Following up on the Facebook data scandal of two weeks ago, the Guardian last Wednesday ran a stunning article by Dylan Curran, detailing all the personal data that Google and Facebook have on us. Curran is a data consultant and web developer with extensive experience in the field, and yet he was shaken to his core at what he found. Imagine the rest of us! And indeed, scores of people have gone on the web and downloaded their own data (Curran gave easy links for that) and started tweeting their reactions, which ranged from jaw-dropped disbelief to panic attacks.

Before analysing the implications of these revelations, let us briefly review what personal information Google and Facebook have collected on us, almost always without our awareness.

First, if you have Google on your phone (and who doesn’t?), it has a list of: every search you have made, including any images, even if you ended up “deleting” that from your phone; all the apps you have used, where, when, and what; every video you have watched or searched for on YouTube, and all implications.

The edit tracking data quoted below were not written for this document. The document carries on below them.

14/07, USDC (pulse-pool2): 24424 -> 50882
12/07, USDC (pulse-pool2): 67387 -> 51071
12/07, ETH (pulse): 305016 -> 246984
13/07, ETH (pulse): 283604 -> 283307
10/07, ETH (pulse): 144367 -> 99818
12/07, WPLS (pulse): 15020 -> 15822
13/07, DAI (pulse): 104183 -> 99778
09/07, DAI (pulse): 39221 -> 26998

And should that not shock you enough, if you have the ‘location’ tracking turned on, then Google has records of every place you have been to since you started using that on your phone; if you use Google Calendar, then it has all the events you have put on it, whether you did attend them, and what exact times; if you use Google Fit, then it knows your physical exercise routines (times, effort, etc); if you use Gmail, then Google has every email you ever sent, and of course to whom, etc.

What about Facebook? I requested my data (you can do that by going to ‘Settings’ in the drop-down menu at the upper right, then ‘General Account Settings’, where you’ll find ‘Download a copy of your Facebook data’), and the file was 815 MB, the equivalent of hundreds of books in pdf format. And what was in it? My data file included all the photos and images I have ever posted, all the video and audio files I have posted or received through direct messages, all the events I clicked on, and of course every text I ever posted, including direct messages and comments, and stickers too!

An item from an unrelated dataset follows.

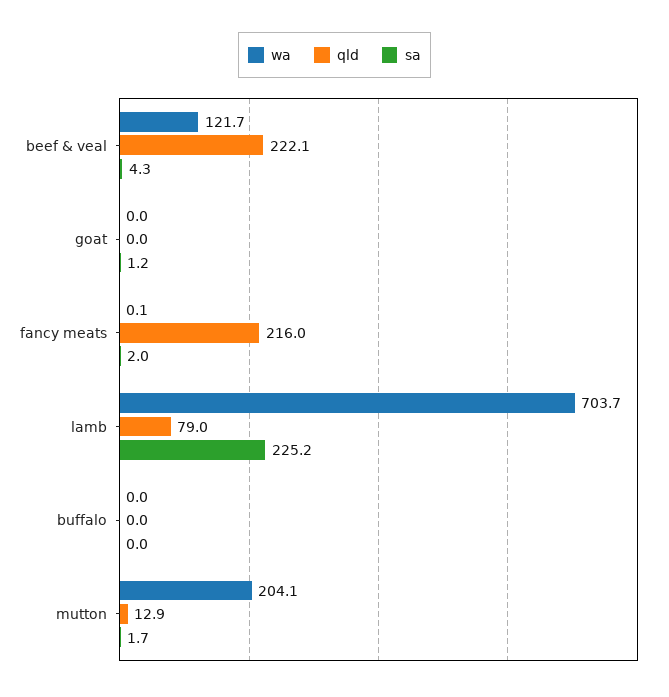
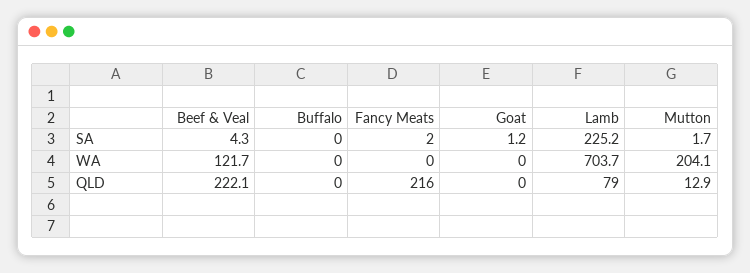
wa, fancy meats: 0.1 -> 0

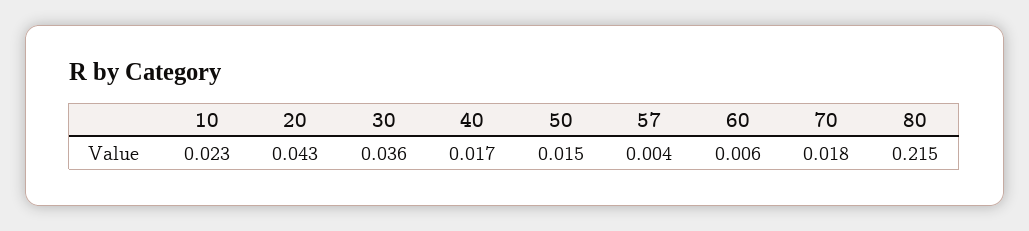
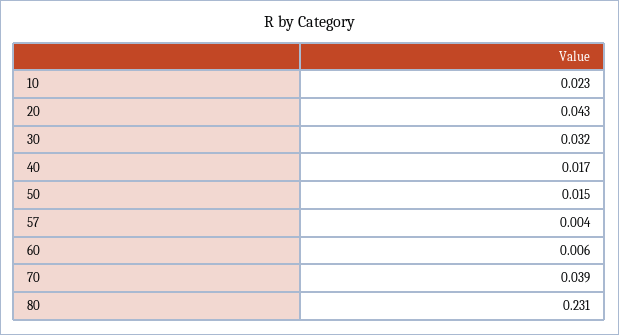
30: 0.036 -> 0.032
70: 0.018 -> 0.039
80: 0.215 -> 0.231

However, and this is good to know, because I never use Facebook on my smartphone, my Contacts list was empty, but it did have the list of all my FB “friends and followers” (I have both a personal page with about 500 “friends” and a “public figure” page with 52,000 followers), including those I deleted, those whose requests I rejected, those that I requested, etc. Others have reported that Facebook has the contact information on friends who are not on Facebook (this results from using the platform from one’s smartphone). And if that is not shocking enough, Facebook will also know whom you called and when, even people you have now lost track of! What for?

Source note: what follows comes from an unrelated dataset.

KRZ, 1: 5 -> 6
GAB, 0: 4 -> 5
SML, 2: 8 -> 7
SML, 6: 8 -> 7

Google and Facebook do this for advertising and profiling purposes. Indeed, Google constructs a profile of you, which includes your age, sexual type and status, location, professional activity, interests and hobbies, and so forth. And as we learned from the recent Cambridge Analytica scandal, Facebook sells data for psychological and political profiling. If you download your Google data file, you will get — among many other things — a list of all the advertisers that have bought your contact information.

Facebook and Google (and others) will retort that we all signed a consent form when we started using their services (pages, email accounts, etc), and in exchange, they get to use our data. They will insist that we can simply opt out of using those platforms or apps, or at the very least limit (through Settings) what we allow them to take from us.

That argument has limited validity, however, because we all know that most people are not savvy enough to even realise what data they are providing, let alone tweak their settings to prevent personal information from being extracted and used. More-over, what about the friends (real or virtual) whose contact information and data — and in the case of Facebook, their social media activity — end up somewhere simply because I have (by sheer ignorance) allowed Google or Facebook to access and use my phone data?!

And last but not least, these companies are not abstract entities, they have thousands of employees, many of whom have access to all the data. How can we be sure that none of them will try to gain an advantage (social or financial) from it? And what about government requests? We know that Google has in recent times acquiesced to American and Chinese demands of one kind or another. And Facebook has allowed Cambridge Analytica (and possibly other companies) to use millions of profiles for various goals.

Data is the new oil. There will be battles, now digital, fought for it on our backs. We need every decision maker and opinion maker to put in serious efforts to regulate the usage of data. This is an urgent and critical matter.